## WORK TASK
The answer must consist of every line in the records that contains the word "Unis".

Stored data:
--*--

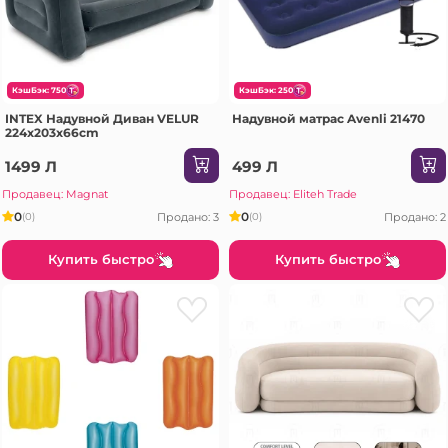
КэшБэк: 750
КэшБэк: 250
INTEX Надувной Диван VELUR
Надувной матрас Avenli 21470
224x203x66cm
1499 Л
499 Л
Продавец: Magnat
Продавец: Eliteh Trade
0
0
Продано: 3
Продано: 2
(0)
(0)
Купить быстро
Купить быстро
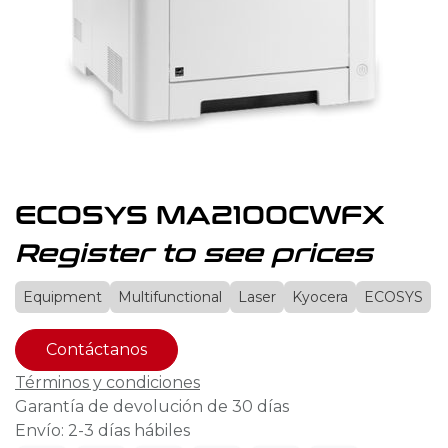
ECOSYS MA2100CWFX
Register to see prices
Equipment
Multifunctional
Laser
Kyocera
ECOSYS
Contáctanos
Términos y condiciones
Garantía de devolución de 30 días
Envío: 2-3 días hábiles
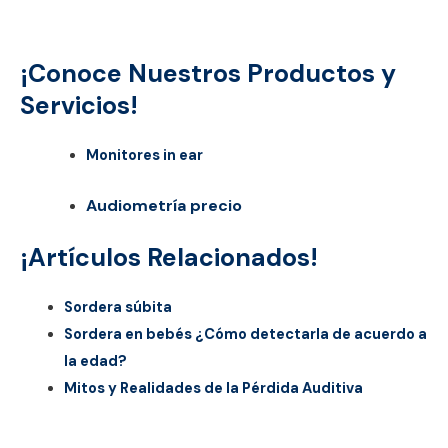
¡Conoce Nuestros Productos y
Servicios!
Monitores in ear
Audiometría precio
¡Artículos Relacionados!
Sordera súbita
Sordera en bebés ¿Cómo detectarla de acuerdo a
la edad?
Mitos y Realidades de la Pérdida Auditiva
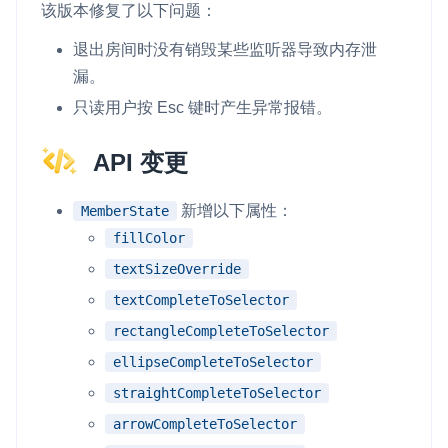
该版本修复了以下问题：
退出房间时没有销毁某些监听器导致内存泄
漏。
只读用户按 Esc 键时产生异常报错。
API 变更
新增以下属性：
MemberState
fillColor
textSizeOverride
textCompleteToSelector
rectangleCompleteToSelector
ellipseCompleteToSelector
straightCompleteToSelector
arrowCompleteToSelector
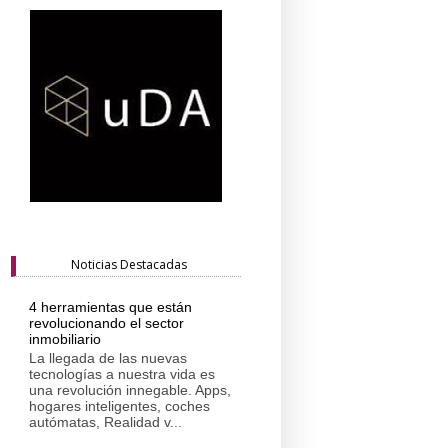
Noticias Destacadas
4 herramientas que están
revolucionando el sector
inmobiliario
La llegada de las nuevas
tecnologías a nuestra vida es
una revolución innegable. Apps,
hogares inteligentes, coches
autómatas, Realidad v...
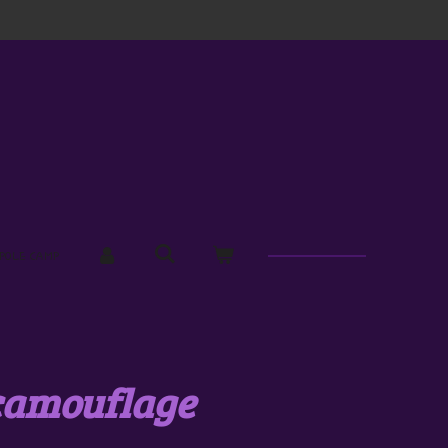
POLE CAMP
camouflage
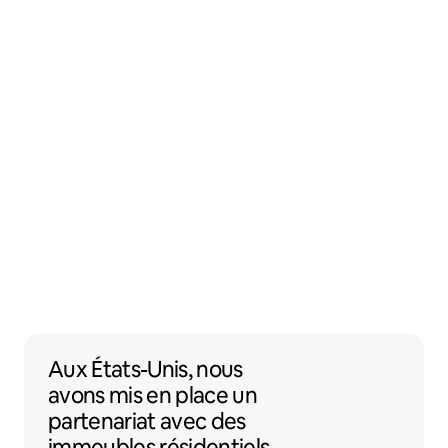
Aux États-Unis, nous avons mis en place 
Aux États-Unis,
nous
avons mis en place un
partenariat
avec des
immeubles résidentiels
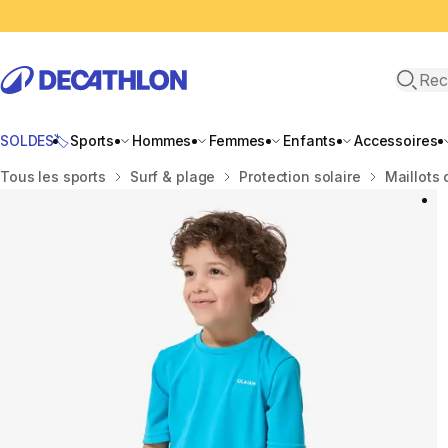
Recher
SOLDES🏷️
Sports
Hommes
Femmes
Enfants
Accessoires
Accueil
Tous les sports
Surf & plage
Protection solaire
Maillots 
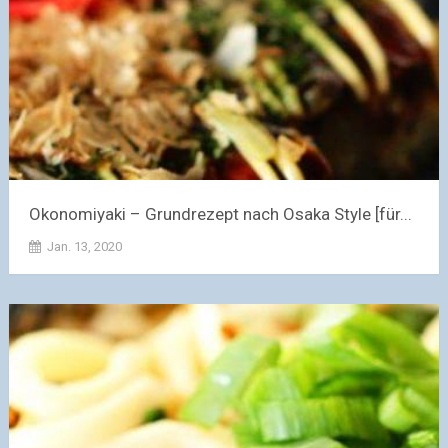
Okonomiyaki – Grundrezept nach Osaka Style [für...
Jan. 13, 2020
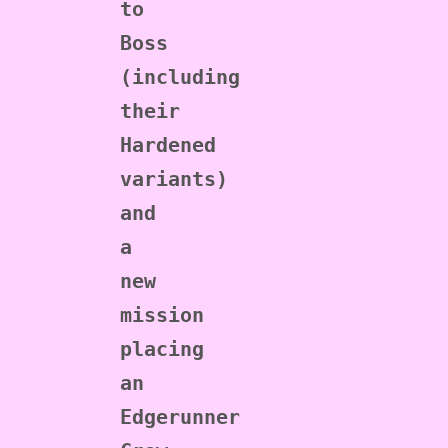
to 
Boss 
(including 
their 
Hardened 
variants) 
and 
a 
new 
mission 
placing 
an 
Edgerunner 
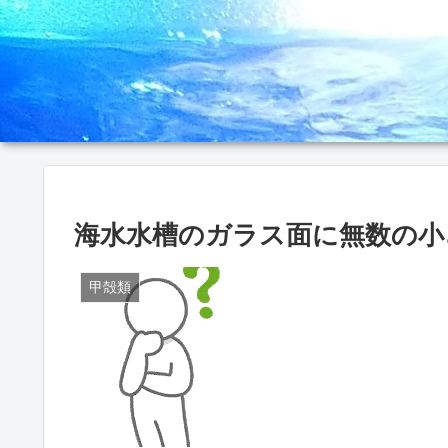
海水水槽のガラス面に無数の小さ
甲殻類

--*--

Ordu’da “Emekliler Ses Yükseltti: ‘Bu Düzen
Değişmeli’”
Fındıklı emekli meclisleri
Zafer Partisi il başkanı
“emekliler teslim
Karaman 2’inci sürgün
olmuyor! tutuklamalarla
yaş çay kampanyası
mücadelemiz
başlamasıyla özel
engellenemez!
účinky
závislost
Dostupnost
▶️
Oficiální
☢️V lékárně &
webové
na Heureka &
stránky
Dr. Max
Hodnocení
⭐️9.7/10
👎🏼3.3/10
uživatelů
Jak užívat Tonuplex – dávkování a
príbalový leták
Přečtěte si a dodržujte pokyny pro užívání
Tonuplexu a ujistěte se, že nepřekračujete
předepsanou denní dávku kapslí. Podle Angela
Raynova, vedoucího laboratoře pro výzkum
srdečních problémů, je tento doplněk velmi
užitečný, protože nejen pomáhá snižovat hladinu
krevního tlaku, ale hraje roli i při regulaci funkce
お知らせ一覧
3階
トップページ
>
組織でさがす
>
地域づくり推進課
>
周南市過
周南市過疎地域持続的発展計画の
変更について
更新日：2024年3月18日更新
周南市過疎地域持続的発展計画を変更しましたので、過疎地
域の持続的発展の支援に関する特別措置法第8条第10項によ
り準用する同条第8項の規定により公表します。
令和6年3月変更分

--*--

## EXERCISE ANSWER
Aux États-Unis, nous avons mis en place 
Aux États-Unis,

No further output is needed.